__RECORDS FOR THIS TASK__:
┌──
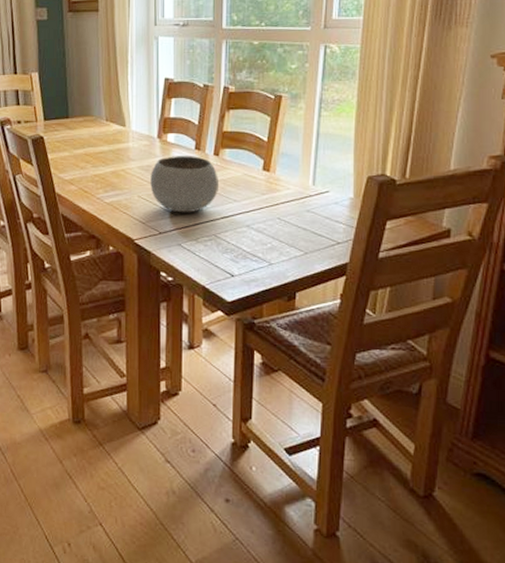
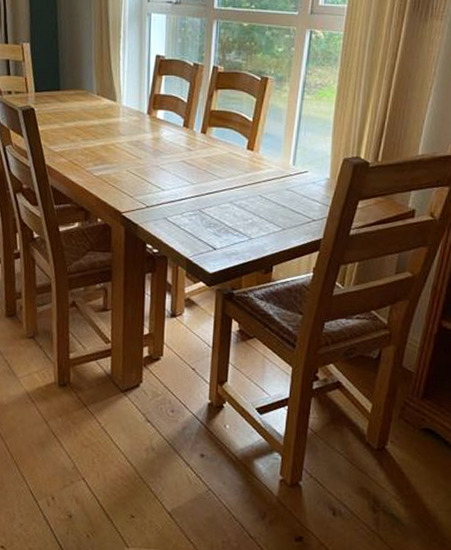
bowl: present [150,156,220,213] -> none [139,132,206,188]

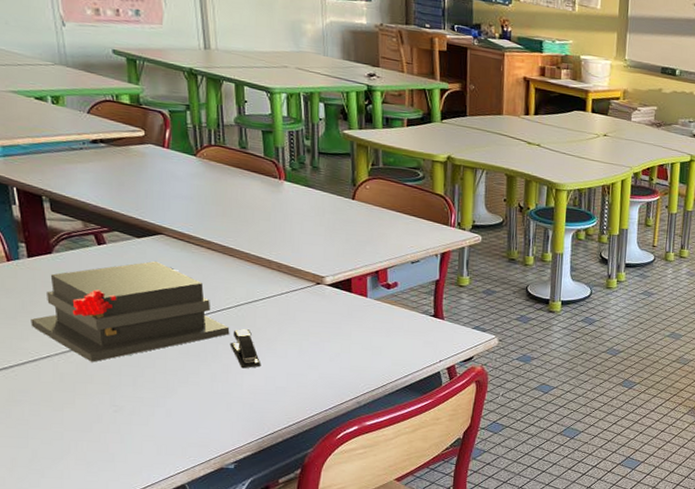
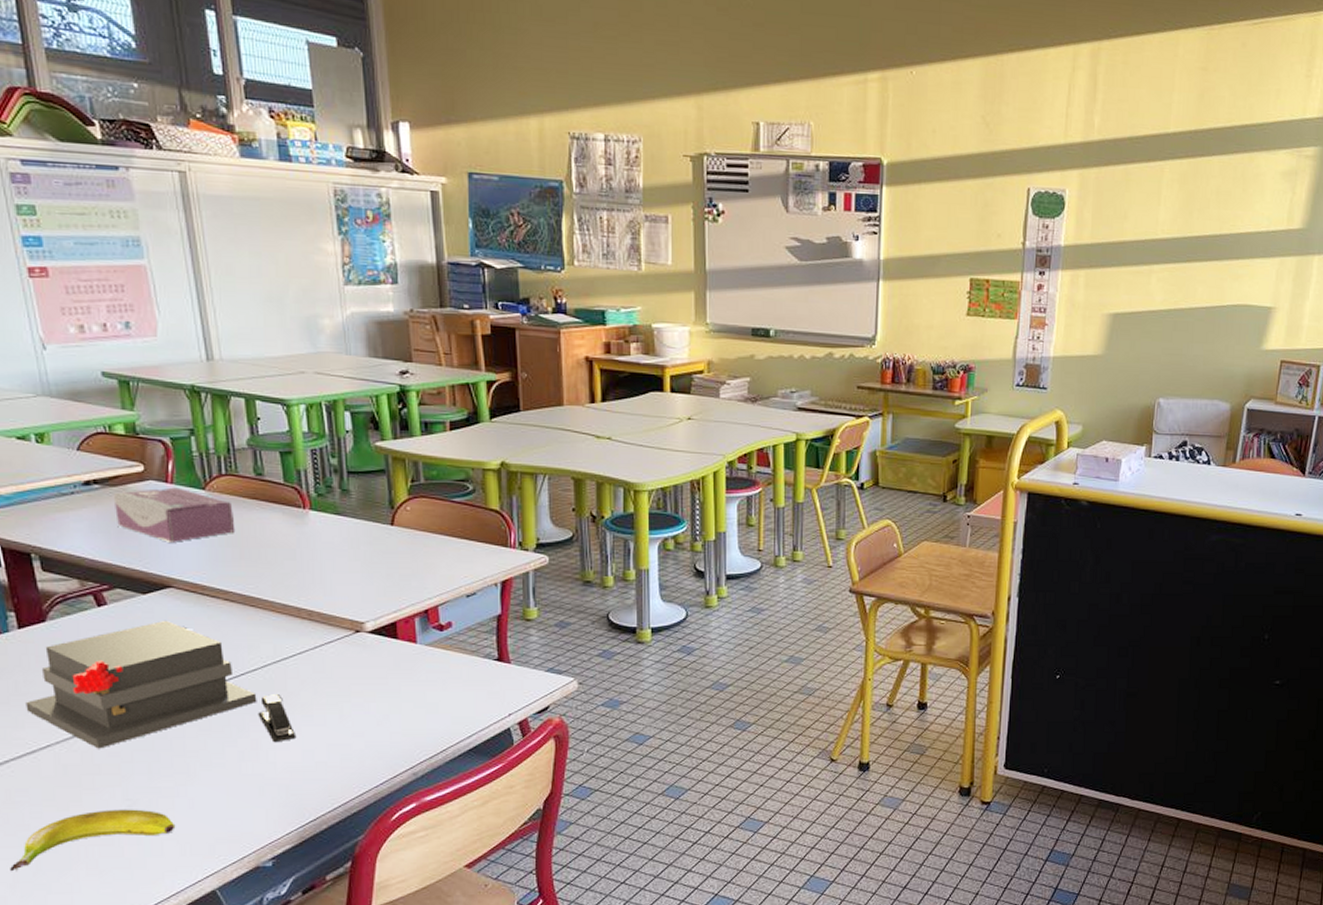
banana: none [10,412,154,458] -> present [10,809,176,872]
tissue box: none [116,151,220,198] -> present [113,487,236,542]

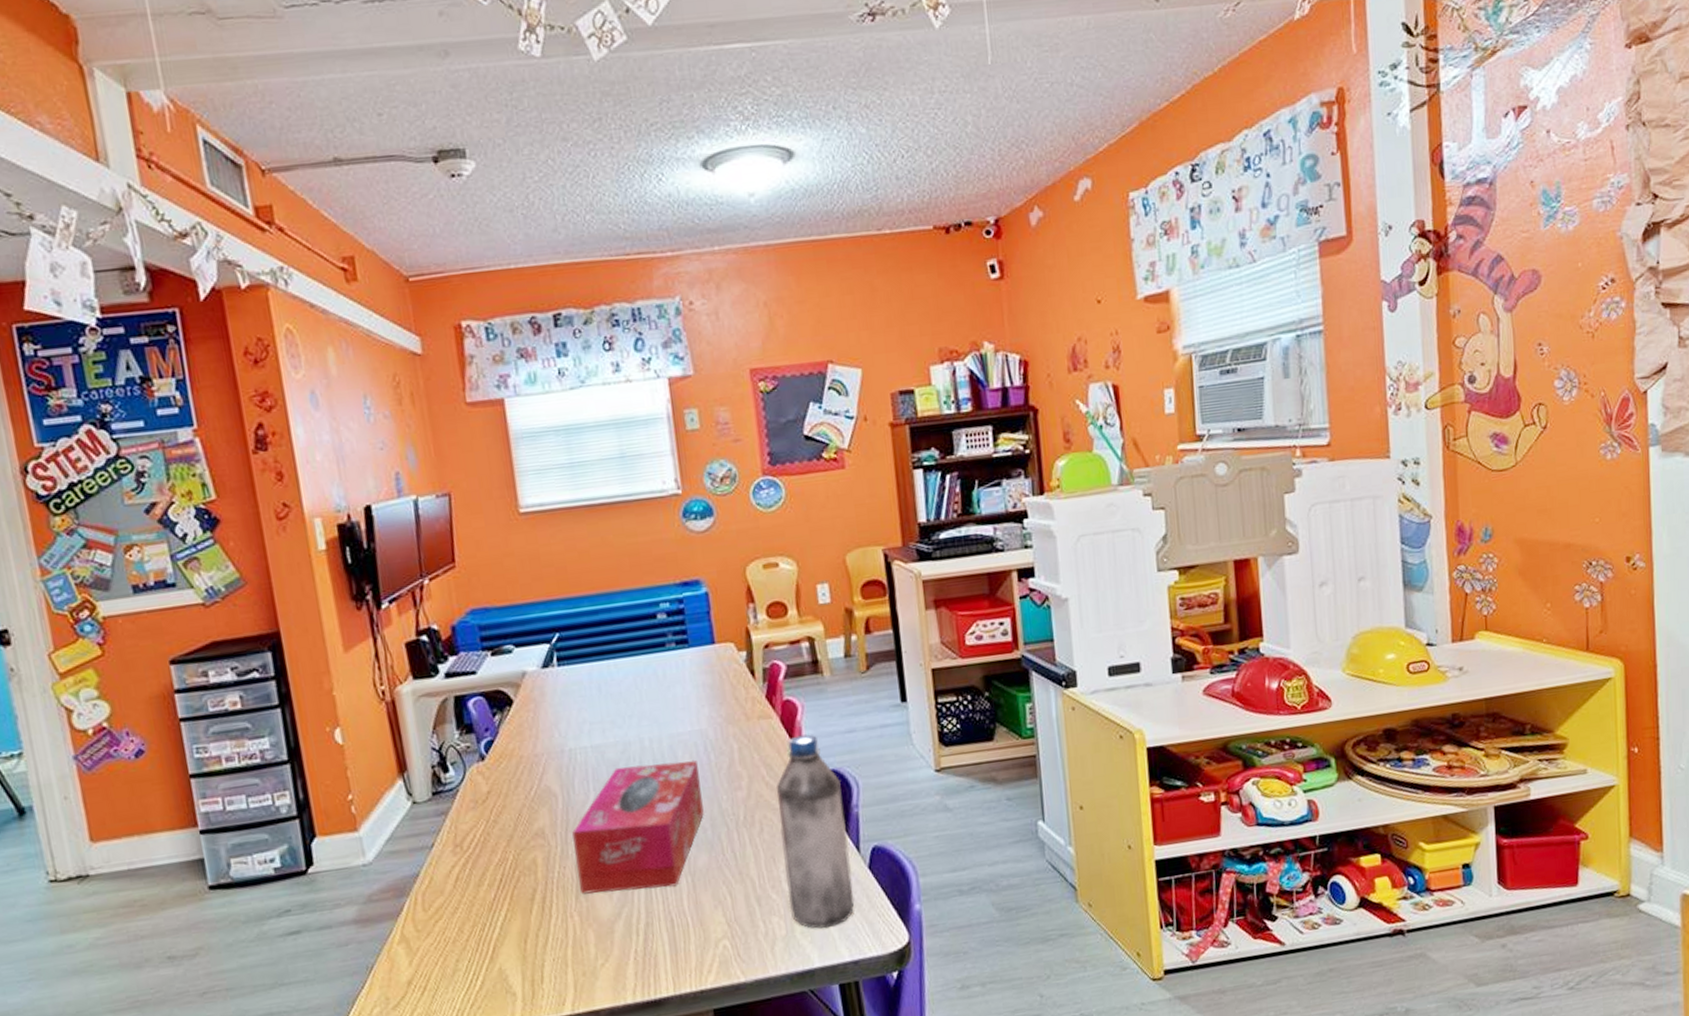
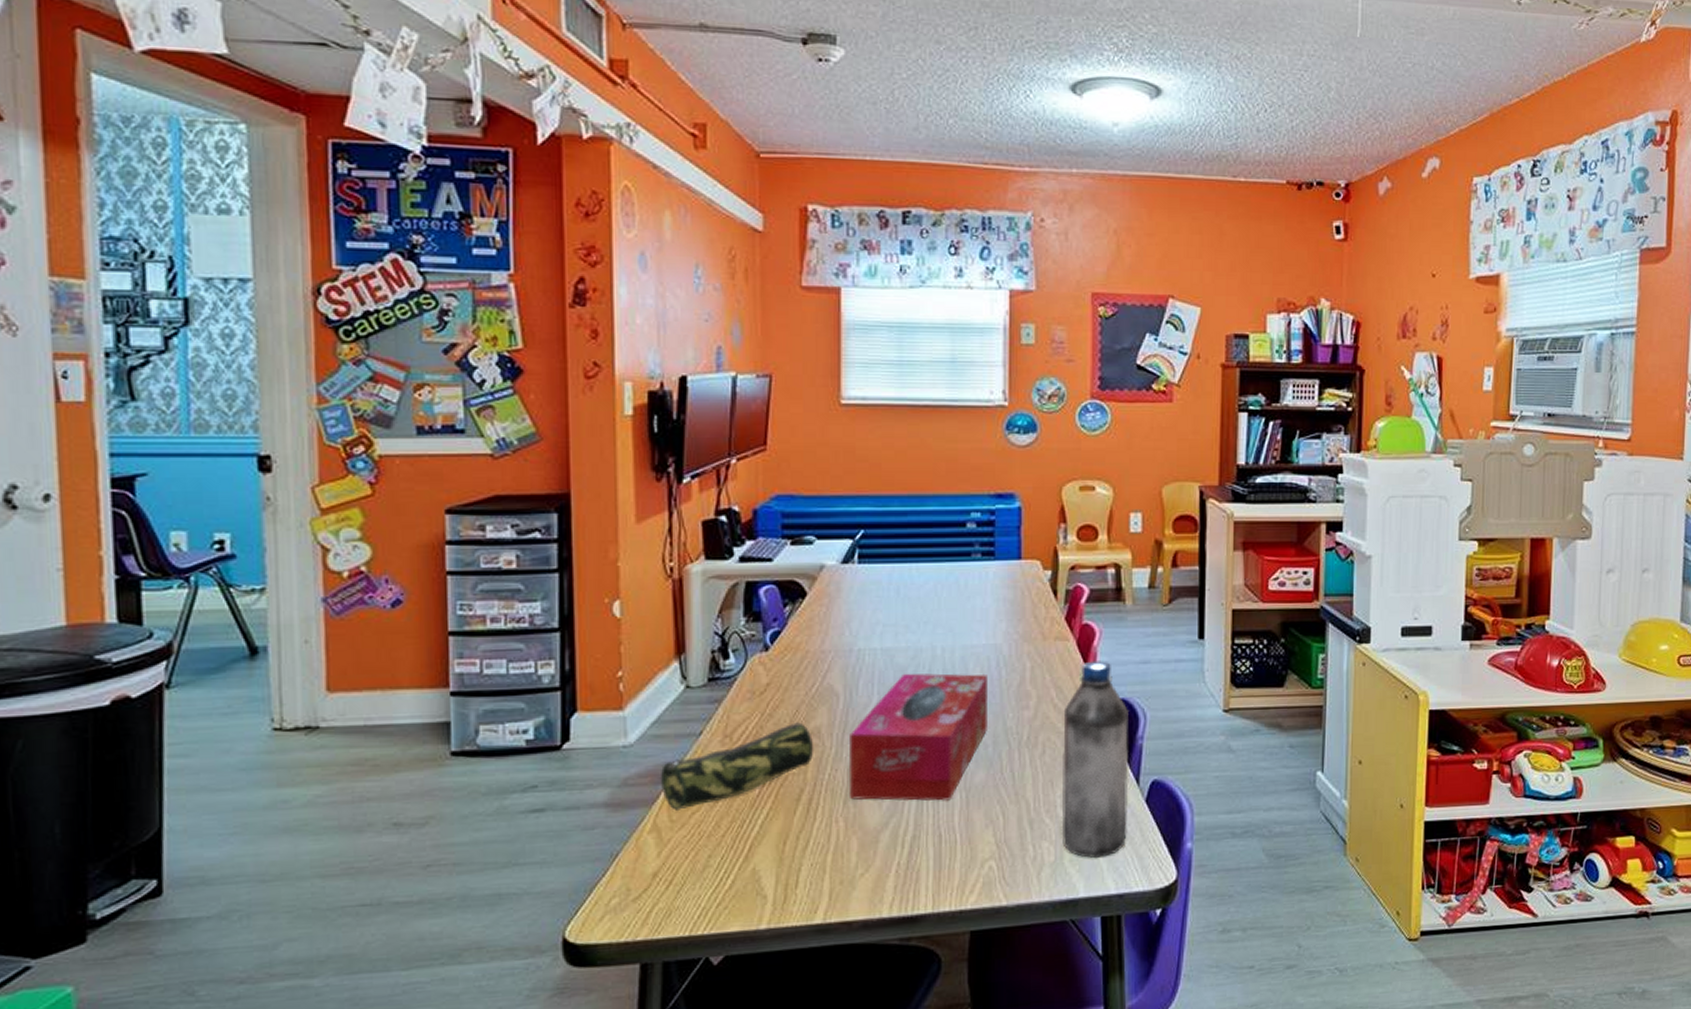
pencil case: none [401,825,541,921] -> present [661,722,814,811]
└──
┌──
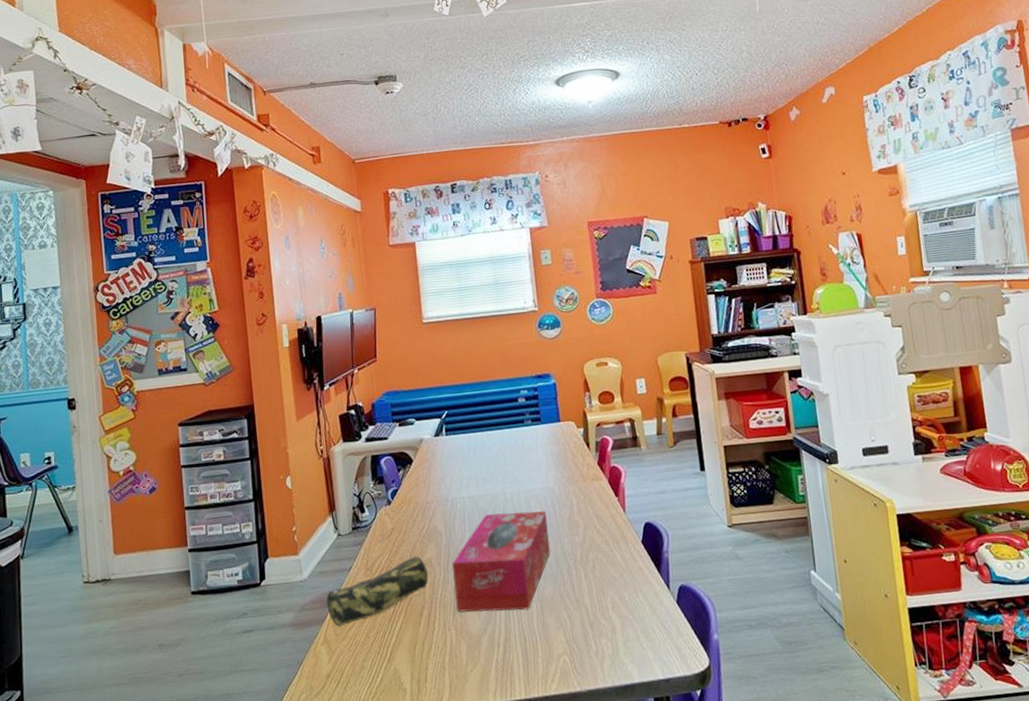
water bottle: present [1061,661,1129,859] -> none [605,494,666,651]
└──
__WORK REQUIRED__: Nothing but the lines from the one with "tissue box: none" to the one with "pencil case: none" above, both included, should be transcribed, exactly and without pictures.

__ANSWER TO THE EXERCISE__:
tissue box: none [116,151,220,198] -> present [113,487,236,542]

pencil case: none [401,825,541,921] -> present [661,722,814,811]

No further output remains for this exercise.